# Task
In the records below, find the lines that include "right" and copy each.

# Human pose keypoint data
────────────────────────────────────────

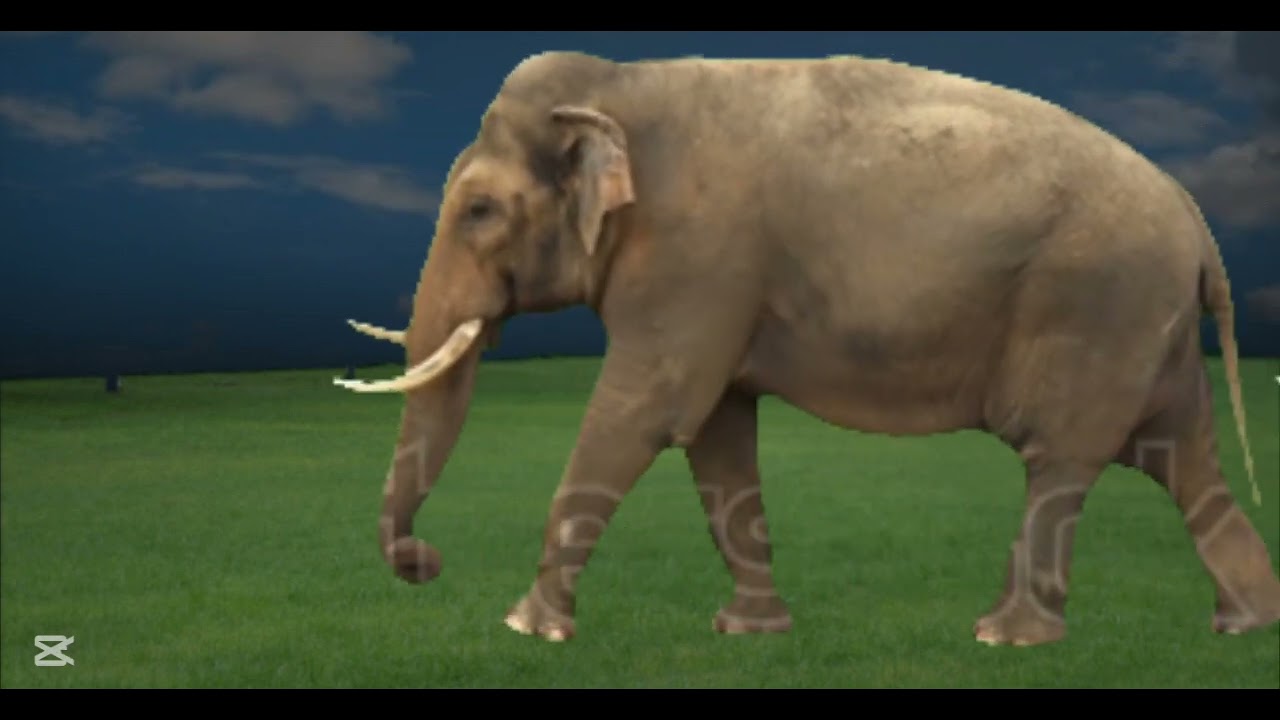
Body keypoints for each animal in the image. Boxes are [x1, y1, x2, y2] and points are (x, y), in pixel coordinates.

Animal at [335, 51, 1280, 647]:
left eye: (479, 211)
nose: (425, 563)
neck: (618, 84)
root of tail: (1197, 221)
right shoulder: (717, 284)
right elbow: (717, 436)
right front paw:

────────────────────────────────────────

# Reply
right shoulder: (717, 284)
right elbow: (717, 436)
right front paw:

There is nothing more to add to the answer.